*** Page extract ***

With music by John, lyrics by his longtime collaborator, Bernie Taupin, and a libretto by Linda Woolverton (Beauty and the Beast), the show had a tryout in San Francisco in late 2005 and early 2006. That initial U.S. production included most of the Broadway cast, including Hugh Panaro in the flamboyant title role.
A scheduled early April Broadway opening was pushed back to April 25 after the show took a critical drubbing on the West Coast. A new choreographer, Jonathan Butterell (The Light in the Piazza, Fiddler on the Roof) was hired after the San Francisco run.
When it closes, Lestat will have racked up just 33 preview performances (before opening night) and 39 regular performances. The first preview performance of the show was March 25—John's 59th birthday.

*** End of Page extract ***
*** Stored data ***

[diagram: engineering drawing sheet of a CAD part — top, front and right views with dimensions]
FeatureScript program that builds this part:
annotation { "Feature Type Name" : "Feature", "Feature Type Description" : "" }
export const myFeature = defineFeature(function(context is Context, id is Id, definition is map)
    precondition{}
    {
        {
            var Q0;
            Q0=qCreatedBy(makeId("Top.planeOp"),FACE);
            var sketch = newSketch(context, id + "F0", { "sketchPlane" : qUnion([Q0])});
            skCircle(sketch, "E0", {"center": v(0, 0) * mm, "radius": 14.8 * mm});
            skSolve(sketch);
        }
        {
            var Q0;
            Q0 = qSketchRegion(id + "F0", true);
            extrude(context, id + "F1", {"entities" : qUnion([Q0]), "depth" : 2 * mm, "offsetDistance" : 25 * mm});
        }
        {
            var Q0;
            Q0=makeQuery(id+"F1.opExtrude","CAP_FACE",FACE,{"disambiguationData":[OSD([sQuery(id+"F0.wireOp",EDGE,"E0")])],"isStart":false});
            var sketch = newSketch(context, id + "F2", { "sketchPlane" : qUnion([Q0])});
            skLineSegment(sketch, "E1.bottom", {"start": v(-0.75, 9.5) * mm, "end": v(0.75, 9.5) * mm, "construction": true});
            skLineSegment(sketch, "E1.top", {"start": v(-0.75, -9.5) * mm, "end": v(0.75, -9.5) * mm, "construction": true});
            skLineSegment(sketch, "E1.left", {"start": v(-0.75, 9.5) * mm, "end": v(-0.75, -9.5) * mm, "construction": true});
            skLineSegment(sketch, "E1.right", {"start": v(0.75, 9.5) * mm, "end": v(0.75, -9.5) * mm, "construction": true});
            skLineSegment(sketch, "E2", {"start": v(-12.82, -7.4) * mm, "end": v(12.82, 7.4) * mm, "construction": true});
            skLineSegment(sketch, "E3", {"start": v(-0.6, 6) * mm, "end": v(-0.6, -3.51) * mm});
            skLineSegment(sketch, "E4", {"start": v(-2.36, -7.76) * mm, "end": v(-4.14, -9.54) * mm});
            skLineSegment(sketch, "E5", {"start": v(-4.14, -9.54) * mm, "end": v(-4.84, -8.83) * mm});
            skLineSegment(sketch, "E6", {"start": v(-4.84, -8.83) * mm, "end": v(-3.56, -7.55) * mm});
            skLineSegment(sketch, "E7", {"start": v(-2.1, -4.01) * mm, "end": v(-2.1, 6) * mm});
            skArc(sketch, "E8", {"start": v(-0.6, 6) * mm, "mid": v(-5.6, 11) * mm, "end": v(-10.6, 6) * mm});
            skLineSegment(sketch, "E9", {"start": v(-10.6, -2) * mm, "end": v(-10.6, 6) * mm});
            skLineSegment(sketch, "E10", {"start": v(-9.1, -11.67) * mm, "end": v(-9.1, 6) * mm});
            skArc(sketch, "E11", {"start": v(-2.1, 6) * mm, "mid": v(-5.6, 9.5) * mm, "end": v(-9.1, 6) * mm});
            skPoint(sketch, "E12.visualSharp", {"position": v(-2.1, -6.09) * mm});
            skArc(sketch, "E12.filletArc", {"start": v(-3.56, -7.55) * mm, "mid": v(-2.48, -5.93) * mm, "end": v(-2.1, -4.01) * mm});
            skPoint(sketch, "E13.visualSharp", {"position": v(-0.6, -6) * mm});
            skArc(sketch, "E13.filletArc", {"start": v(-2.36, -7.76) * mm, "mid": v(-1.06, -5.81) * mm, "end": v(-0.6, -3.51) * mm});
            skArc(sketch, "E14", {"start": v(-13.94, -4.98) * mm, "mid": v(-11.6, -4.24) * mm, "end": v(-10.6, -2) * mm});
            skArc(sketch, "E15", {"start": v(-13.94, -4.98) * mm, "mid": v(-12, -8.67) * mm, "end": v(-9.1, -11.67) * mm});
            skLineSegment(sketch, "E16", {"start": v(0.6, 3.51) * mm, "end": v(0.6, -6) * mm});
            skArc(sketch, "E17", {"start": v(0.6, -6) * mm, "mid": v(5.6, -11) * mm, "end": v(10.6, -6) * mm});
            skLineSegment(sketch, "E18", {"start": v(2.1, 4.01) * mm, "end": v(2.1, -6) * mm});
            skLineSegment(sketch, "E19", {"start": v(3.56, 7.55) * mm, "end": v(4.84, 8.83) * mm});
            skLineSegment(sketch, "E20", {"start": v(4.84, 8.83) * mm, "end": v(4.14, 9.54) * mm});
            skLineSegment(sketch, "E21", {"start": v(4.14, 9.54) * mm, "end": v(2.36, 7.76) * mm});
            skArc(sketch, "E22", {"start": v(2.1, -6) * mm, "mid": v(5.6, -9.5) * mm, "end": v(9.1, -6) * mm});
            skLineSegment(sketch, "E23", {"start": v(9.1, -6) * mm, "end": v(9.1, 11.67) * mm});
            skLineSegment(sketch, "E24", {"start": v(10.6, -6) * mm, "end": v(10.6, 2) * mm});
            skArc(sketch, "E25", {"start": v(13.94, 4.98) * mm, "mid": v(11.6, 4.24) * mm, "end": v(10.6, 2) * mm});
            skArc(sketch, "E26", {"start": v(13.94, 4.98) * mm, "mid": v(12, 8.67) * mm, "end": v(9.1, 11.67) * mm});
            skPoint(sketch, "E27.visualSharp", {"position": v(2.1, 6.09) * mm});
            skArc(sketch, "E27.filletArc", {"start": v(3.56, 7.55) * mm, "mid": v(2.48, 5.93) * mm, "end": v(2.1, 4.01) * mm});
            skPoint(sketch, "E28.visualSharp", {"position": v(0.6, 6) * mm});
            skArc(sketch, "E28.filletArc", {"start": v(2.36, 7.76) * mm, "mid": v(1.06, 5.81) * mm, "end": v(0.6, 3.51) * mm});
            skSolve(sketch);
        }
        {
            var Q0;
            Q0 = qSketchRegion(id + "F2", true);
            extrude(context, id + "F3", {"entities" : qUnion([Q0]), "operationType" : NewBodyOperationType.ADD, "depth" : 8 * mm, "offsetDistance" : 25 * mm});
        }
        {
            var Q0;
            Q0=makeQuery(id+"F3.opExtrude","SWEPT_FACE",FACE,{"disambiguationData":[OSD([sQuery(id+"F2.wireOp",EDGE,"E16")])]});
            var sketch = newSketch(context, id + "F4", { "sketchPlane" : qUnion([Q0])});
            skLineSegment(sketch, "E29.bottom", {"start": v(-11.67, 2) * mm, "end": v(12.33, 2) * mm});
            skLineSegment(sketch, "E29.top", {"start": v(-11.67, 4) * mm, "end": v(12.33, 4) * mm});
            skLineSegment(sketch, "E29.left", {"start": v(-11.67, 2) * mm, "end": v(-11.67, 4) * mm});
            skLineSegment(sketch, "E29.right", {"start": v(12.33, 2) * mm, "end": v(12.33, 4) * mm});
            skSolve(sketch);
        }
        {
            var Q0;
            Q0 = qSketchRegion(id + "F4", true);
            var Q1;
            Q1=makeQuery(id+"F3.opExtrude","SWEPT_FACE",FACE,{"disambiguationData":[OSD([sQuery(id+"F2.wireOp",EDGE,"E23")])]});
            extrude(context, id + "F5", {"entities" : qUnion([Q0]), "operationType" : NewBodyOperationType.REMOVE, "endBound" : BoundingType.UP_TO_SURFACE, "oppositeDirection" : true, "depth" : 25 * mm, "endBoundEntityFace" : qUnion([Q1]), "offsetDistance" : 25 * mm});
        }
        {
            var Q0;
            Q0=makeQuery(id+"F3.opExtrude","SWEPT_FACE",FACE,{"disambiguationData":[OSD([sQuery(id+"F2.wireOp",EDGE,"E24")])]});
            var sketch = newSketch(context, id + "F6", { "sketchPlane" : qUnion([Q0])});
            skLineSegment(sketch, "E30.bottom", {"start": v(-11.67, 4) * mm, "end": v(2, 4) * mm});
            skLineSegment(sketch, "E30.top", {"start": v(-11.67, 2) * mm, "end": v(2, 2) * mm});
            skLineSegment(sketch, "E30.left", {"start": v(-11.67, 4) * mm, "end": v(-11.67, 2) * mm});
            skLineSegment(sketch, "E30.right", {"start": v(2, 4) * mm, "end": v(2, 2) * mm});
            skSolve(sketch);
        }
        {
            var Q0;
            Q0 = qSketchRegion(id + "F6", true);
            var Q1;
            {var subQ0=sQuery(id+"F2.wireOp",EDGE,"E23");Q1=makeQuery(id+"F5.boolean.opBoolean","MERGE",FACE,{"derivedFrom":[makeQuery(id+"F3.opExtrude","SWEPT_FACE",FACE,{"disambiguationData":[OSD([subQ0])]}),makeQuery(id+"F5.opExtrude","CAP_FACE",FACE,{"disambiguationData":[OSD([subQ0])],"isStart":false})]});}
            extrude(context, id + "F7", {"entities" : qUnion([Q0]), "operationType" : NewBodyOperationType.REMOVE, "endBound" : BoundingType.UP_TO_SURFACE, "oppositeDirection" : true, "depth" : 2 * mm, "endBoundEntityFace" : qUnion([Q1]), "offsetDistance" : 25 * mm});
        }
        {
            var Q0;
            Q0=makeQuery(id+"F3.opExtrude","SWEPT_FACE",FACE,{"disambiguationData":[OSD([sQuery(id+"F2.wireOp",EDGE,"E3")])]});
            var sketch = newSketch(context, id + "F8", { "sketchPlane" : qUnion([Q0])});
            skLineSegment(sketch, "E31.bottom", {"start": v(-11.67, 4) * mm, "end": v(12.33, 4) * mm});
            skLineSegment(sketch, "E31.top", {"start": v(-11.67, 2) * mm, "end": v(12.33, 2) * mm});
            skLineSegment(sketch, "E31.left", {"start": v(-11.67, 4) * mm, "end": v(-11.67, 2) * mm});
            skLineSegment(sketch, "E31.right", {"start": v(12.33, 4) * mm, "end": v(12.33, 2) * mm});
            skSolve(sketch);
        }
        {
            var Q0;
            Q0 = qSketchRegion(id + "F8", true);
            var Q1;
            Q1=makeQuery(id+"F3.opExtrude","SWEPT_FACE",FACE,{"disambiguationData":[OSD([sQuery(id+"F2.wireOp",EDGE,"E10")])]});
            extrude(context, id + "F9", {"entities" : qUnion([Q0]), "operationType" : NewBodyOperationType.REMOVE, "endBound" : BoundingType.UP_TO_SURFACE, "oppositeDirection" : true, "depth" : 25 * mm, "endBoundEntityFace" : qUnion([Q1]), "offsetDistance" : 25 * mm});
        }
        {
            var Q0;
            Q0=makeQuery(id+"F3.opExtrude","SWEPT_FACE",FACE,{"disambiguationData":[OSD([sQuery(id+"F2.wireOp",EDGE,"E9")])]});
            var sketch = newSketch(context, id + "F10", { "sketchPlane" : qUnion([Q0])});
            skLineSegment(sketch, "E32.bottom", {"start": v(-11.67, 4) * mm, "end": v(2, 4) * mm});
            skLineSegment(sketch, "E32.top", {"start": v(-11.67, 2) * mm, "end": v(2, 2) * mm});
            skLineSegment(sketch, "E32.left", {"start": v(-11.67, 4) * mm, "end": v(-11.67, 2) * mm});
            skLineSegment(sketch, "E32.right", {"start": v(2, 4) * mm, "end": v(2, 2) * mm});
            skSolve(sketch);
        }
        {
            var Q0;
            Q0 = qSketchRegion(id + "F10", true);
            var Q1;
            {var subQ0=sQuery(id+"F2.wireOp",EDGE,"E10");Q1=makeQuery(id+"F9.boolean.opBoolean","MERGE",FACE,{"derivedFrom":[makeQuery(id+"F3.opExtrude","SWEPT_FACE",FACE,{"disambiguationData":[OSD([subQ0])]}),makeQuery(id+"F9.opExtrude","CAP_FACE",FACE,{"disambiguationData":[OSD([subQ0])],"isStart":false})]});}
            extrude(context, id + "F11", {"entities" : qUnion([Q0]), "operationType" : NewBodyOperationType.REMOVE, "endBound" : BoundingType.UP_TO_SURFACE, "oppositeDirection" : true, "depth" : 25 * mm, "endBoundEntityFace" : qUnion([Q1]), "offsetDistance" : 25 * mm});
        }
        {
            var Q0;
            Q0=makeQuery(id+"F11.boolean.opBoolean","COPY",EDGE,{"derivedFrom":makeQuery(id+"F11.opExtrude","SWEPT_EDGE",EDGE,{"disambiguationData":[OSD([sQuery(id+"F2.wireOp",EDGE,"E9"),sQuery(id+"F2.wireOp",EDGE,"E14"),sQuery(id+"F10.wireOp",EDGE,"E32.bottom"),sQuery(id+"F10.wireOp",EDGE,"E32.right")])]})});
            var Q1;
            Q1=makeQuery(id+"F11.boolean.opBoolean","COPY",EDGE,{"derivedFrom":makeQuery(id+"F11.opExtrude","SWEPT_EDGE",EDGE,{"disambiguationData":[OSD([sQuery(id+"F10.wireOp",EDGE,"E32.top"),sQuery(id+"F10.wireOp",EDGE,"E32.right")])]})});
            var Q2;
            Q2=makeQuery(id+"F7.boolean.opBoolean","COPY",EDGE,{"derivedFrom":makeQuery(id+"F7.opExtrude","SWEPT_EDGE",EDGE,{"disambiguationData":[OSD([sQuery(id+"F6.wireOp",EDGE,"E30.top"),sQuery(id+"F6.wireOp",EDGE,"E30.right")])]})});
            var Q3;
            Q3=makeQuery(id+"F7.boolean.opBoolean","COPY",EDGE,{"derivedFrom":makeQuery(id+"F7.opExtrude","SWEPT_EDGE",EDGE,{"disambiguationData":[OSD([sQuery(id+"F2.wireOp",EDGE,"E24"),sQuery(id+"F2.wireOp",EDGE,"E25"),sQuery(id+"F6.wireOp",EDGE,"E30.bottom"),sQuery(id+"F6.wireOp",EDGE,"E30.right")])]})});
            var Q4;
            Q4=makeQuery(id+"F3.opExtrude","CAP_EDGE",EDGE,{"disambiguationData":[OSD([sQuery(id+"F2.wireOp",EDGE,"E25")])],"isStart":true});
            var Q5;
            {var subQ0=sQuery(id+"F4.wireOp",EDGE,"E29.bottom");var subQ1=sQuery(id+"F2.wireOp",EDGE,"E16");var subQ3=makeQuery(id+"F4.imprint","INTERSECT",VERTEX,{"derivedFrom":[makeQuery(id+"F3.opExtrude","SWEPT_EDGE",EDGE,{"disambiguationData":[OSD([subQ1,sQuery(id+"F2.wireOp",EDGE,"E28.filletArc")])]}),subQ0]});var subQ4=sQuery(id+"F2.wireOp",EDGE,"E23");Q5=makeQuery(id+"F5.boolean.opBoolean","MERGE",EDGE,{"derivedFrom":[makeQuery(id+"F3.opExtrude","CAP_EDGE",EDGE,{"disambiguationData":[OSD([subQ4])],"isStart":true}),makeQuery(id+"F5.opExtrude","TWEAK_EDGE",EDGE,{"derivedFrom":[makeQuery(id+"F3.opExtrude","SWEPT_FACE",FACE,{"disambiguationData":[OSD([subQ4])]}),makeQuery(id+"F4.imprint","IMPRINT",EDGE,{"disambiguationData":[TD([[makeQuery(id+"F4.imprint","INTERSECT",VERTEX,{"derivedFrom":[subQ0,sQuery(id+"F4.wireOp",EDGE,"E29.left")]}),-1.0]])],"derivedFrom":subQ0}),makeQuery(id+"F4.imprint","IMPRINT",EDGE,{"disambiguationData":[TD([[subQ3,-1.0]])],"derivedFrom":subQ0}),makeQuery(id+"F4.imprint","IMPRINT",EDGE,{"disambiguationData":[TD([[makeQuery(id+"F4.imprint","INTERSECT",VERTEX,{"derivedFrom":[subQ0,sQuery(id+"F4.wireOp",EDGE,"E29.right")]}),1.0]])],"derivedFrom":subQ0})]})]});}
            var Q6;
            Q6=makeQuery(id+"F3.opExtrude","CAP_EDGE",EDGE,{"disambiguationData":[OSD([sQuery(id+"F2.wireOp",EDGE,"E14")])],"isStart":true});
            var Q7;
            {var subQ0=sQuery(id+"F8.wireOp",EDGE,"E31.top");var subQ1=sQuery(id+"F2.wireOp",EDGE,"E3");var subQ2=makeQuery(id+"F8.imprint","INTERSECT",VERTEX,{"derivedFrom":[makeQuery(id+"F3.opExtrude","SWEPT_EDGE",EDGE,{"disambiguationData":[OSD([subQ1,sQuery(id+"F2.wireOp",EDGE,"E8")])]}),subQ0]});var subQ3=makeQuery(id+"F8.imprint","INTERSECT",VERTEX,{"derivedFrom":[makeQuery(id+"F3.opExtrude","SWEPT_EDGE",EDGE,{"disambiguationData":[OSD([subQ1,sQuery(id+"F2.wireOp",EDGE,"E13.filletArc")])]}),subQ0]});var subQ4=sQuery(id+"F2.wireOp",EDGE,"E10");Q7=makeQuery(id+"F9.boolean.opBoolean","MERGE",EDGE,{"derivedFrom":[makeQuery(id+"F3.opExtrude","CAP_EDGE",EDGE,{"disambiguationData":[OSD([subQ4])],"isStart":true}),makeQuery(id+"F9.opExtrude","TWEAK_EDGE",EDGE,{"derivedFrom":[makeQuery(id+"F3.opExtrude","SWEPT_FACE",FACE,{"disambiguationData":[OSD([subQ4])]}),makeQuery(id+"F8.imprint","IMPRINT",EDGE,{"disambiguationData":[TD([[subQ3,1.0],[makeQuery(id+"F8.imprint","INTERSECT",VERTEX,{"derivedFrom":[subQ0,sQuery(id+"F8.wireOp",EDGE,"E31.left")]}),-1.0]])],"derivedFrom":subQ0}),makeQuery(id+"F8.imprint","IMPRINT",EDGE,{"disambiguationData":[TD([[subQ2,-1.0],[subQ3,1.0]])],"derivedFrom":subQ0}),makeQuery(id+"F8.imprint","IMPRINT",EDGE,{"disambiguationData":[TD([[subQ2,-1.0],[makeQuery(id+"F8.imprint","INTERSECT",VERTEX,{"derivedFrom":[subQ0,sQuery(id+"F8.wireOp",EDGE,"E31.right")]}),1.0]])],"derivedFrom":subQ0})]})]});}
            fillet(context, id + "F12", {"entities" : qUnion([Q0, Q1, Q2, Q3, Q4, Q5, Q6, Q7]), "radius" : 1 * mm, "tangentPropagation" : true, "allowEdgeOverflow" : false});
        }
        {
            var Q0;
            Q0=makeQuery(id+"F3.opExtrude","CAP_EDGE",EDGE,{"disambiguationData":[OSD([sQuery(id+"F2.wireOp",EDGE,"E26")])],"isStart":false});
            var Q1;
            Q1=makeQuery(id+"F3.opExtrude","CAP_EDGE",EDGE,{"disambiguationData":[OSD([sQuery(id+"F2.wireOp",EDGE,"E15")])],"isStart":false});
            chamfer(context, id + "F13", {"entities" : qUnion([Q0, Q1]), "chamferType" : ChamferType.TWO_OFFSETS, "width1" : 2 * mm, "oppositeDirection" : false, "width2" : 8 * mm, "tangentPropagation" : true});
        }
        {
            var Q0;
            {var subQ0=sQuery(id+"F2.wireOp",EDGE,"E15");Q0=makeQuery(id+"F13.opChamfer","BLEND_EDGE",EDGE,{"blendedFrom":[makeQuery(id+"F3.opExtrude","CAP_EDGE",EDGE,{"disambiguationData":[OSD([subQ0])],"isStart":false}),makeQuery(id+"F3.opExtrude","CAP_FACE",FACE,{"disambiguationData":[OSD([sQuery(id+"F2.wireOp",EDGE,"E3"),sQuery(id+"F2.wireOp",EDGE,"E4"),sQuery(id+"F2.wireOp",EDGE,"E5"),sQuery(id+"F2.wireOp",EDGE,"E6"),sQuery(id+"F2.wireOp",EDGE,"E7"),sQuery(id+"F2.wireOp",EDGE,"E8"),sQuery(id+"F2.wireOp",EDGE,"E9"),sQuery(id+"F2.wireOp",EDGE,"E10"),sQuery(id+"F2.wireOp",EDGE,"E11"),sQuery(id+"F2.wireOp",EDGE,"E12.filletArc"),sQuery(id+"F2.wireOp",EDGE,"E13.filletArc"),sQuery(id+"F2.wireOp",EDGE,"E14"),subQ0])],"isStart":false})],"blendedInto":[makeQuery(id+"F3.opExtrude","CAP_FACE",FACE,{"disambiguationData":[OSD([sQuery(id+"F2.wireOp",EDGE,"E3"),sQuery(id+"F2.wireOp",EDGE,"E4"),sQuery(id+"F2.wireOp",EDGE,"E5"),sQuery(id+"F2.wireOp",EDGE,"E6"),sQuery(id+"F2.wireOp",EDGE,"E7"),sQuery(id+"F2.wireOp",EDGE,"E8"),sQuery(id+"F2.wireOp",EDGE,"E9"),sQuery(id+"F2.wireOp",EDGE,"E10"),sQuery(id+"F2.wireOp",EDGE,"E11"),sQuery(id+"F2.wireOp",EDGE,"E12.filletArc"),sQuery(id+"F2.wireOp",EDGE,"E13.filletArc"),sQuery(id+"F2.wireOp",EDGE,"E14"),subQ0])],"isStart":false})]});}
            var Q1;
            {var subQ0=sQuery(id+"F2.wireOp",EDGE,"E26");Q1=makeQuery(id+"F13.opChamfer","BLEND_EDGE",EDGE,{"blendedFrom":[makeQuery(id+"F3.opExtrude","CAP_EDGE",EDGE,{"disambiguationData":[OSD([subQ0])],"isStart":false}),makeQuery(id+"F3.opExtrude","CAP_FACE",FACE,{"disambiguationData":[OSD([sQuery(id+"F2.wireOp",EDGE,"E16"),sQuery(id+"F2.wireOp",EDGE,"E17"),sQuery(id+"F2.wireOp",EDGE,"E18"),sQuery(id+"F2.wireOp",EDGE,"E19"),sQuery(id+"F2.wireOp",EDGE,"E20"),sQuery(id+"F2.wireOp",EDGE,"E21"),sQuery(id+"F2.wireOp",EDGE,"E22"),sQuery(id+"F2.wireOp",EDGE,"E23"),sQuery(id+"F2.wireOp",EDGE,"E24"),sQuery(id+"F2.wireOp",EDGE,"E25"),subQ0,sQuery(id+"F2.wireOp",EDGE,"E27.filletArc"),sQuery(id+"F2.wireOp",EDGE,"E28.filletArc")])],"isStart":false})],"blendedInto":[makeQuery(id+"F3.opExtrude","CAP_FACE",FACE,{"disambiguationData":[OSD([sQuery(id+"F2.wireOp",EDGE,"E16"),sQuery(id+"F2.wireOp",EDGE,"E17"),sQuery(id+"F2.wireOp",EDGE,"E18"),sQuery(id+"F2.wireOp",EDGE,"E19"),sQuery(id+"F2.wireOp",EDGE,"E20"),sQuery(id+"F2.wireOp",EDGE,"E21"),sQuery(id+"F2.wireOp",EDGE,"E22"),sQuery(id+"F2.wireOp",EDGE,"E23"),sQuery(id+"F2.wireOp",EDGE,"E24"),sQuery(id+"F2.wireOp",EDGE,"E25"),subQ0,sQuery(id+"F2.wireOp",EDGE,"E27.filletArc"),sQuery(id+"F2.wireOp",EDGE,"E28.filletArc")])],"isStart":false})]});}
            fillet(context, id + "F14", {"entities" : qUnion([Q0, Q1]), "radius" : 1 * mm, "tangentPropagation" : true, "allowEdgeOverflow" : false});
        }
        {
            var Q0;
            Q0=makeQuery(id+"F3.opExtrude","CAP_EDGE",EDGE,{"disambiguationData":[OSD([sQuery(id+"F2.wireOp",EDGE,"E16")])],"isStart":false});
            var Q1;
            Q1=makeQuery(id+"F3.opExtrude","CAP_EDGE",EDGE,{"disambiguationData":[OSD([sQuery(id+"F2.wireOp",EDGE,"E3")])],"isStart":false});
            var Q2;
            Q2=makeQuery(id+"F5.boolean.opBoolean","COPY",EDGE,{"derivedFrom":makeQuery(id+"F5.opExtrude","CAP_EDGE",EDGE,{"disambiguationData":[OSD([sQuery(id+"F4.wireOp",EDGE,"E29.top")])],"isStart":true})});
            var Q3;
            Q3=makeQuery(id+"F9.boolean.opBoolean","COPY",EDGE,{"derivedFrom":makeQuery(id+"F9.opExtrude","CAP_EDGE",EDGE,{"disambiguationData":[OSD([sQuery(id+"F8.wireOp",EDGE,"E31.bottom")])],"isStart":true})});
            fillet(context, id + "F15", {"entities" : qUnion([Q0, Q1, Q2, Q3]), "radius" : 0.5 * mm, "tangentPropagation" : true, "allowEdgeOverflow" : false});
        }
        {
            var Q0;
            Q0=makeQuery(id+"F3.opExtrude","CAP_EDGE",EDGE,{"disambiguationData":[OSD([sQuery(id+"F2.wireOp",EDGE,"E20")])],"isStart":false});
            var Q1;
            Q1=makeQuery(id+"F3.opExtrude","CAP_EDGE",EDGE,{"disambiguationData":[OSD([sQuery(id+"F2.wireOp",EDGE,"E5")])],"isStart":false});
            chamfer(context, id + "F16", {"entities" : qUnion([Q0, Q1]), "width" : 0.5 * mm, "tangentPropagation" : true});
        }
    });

*** End of Stored data ***

_What is needed_
Copy out the full text about the musical Lestat word for word. Work only from the text about the musical Lestat.

_Task solution_
With music by John, lyrics by his longtime collaborator, Bernie Taupin, and a libretto by Linda Woolverton (Beauty and the Beast), the show had a tryout in San Francisco in late 2005 and early 2006. That initial U.S. production included most of the Broadway cast, including Hugh Panaro in the flamboyant title role.
A scheduled early April Broadway opening was pushed back to April 25 after the show took a critical drubbing on the West Coast. A new choreographer, Jonathan Butterell (The Light in the Piazza, Fiddler on the Roof) was hired after the San Francisco run.
When it closes, Lestat will have racked up just 33 preview performances (before opening night) and 39 regular performances. The first preview performance of the show was March 25—John's 59th birthday.